## Source data:
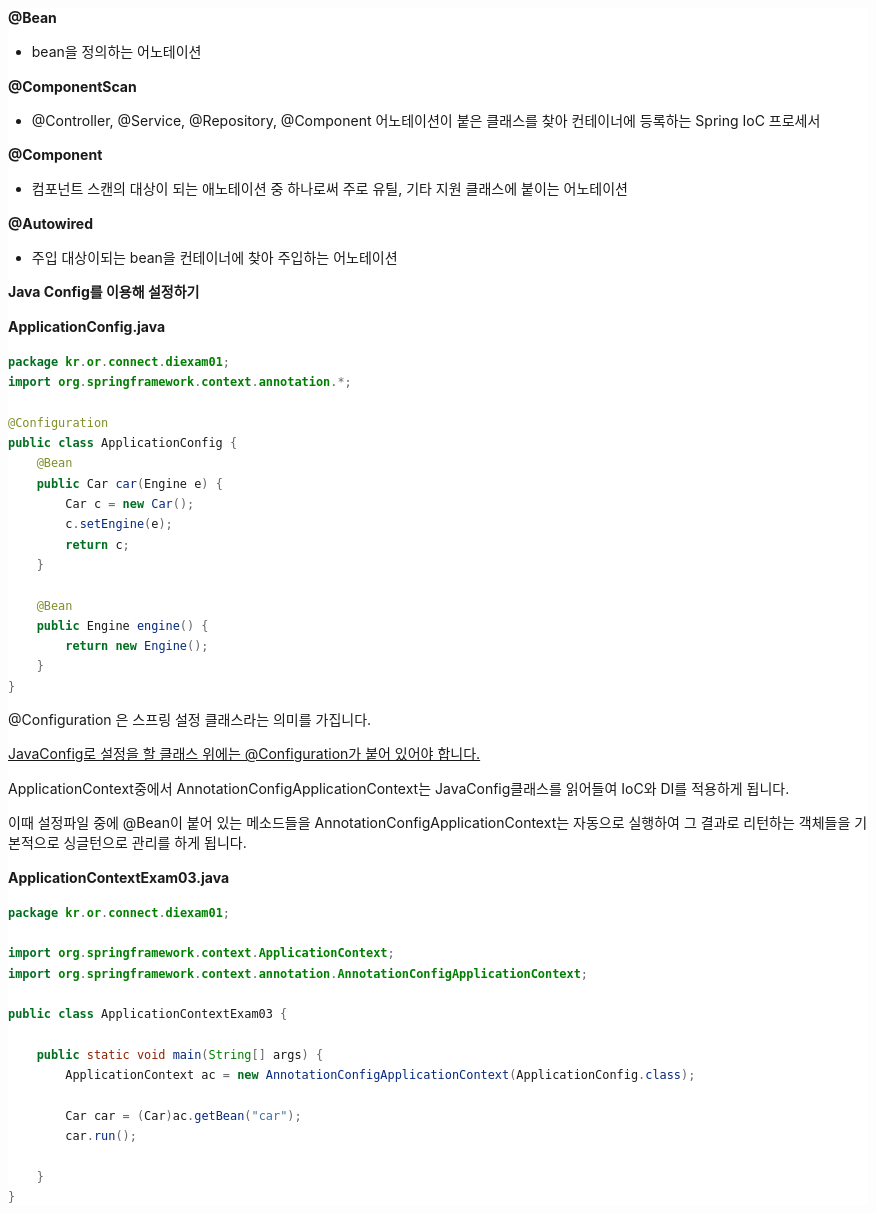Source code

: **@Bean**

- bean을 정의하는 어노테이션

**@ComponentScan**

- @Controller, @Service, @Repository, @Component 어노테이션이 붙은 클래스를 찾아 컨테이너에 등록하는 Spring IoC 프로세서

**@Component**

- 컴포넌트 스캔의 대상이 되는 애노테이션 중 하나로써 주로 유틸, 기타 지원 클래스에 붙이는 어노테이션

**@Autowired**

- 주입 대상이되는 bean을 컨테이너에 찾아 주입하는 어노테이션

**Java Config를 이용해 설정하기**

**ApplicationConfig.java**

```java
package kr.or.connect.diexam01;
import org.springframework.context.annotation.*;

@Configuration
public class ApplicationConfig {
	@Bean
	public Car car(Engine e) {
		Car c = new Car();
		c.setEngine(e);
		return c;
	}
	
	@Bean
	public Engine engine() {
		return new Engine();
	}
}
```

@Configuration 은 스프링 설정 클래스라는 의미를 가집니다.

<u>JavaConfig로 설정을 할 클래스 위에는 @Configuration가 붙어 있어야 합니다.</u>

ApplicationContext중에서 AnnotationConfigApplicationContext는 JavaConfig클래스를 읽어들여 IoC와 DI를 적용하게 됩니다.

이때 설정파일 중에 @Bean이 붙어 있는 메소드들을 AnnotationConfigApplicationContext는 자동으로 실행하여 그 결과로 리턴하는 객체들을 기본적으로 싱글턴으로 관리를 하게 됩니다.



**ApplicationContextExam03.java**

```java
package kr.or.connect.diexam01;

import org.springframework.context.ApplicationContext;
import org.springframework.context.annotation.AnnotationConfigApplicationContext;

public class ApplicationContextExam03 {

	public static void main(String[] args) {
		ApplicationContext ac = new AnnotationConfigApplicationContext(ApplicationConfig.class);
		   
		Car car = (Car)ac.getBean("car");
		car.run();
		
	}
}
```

---

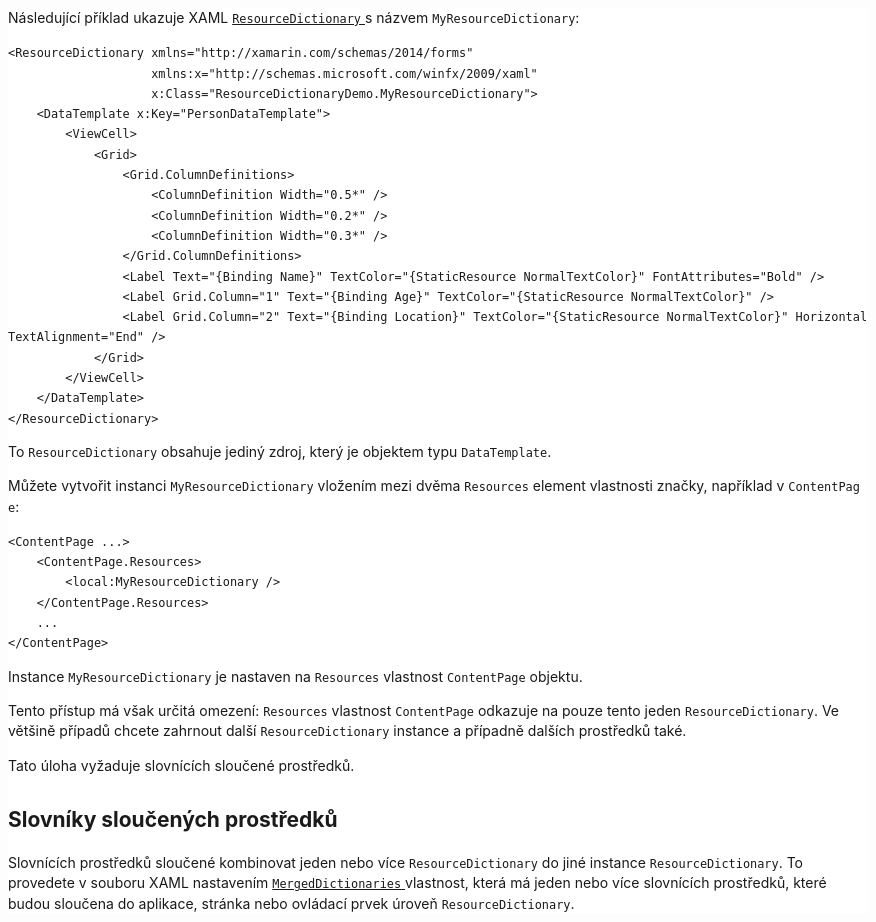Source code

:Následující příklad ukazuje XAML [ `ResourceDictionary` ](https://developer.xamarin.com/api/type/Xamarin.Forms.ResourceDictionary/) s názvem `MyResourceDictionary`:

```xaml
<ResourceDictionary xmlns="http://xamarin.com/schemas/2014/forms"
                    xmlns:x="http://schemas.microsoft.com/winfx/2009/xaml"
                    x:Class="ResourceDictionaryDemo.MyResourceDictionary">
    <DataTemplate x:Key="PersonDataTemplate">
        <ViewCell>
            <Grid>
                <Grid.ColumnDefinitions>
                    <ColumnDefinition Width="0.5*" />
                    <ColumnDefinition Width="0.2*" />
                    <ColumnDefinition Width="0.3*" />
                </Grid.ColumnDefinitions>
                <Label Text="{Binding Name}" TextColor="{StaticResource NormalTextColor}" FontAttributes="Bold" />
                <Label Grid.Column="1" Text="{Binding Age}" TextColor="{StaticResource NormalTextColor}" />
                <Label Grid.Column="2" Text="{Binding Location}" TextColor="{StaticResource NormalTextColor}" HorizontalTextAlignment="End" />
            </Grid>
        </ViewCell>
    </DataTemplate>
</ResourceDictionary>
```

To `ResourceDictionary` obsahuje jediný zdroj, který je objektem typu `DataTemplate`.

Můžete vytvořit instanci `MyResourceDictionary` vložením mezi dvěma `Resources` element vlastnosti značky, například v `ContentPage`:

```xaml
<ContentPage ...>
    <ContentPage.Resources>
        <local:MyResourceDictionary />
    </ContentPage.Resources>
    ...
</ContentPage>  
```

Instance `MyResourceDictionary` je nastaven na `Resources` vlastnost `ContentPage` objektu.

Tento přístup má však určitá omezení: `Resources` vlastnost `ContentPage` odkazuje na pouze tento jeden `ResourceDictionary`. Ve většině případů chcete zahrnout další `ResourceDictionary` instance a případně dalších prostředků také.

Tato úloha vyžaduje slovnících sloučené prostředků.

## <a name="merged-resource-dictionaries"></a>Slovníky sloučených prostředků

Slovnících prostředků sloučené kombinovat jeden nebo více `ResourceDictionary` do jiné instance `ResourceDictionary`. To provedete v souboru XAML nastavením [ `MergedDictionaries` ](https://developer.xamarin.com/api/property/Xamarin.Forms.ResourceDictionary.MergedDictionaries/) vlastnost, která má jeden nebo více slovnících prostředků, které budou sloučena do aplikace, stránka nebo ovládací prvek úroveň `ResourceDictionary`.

* * *

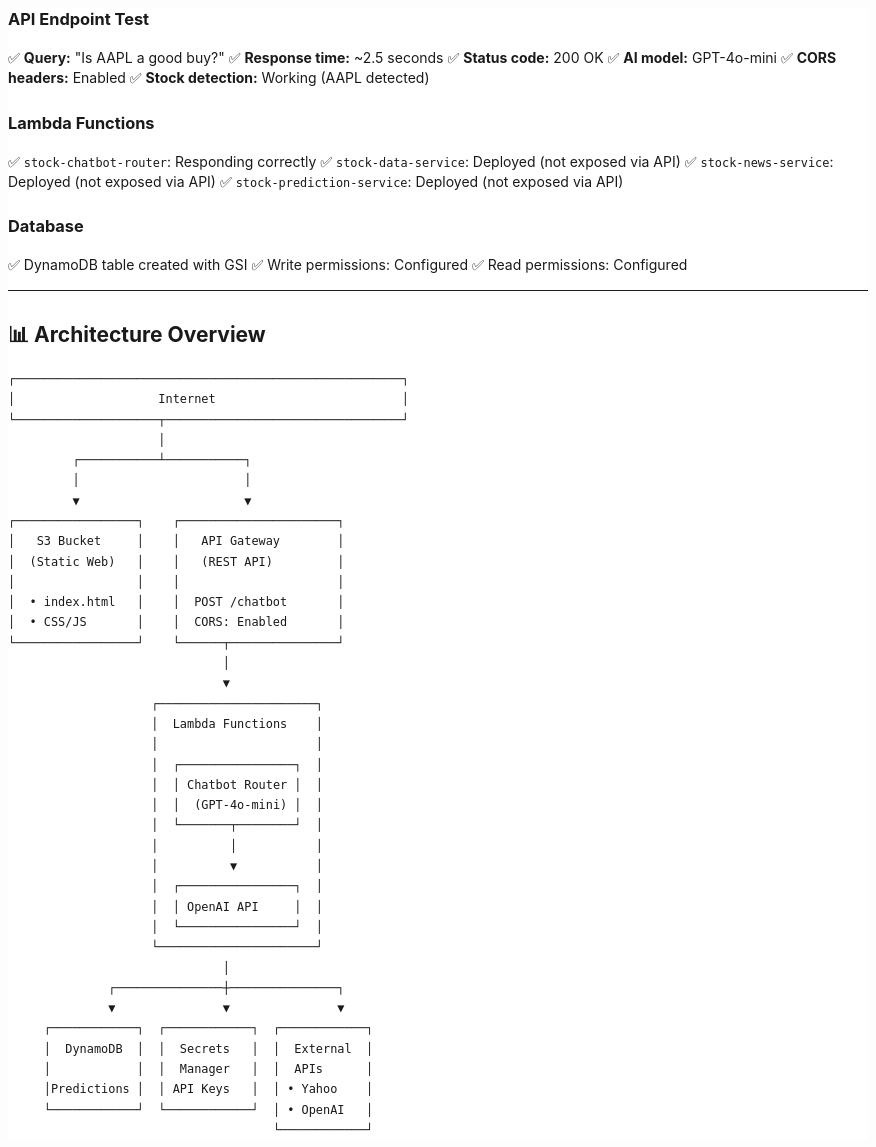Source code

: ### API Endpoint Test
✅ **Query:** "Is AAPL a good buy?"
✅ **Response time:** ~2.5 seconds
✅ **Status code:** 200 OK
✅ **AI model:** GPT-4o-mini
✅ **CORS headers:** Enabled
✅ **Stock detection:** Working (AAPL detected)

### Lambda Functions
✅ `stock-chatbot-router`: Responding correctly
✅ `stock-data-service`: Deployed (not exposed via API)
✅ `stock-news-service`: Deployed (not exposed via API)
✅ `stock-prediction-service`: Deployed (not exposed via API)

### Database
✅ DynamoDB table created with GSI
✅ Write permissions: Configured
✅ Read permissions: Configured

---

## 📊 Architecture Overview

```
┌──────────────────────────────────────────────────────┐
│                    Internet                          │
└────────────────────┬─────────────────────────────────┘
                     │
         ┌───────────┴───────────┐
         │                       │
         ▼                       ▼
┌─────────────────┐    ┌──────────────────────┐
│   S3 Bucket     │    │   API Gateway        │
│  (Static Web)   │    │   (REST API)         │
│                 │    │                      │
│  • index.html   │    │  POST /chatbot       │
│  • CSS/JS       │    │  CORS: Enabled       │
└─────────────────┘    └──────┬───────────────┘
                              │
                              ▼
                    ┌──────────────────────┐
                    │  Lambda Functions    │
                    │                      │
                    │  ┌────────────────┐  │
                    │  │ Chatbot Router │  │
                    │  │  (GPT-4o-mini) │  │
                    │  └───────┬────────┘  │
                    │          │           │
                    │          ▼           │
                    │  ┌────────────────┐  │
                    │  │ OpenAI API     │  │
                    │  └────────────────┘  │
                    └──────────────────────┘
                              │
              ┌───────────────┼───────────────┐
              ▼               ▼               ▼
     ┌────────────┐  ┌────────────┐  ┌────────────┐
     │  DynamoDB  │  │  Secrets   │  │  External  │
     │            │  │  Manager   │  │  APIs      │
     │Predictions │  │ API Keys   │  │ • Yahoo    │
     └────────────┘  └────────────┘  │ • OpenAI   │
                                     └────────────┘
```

## Work instruction:
Copy each line from the records above that includes the string "springframework".

## Solution:
import org.springframework.context.annotation.*;
import org.springframework.context.ApplicationContext;
import org.springframework.context.annotation.AnnotationConfigApplicationContext;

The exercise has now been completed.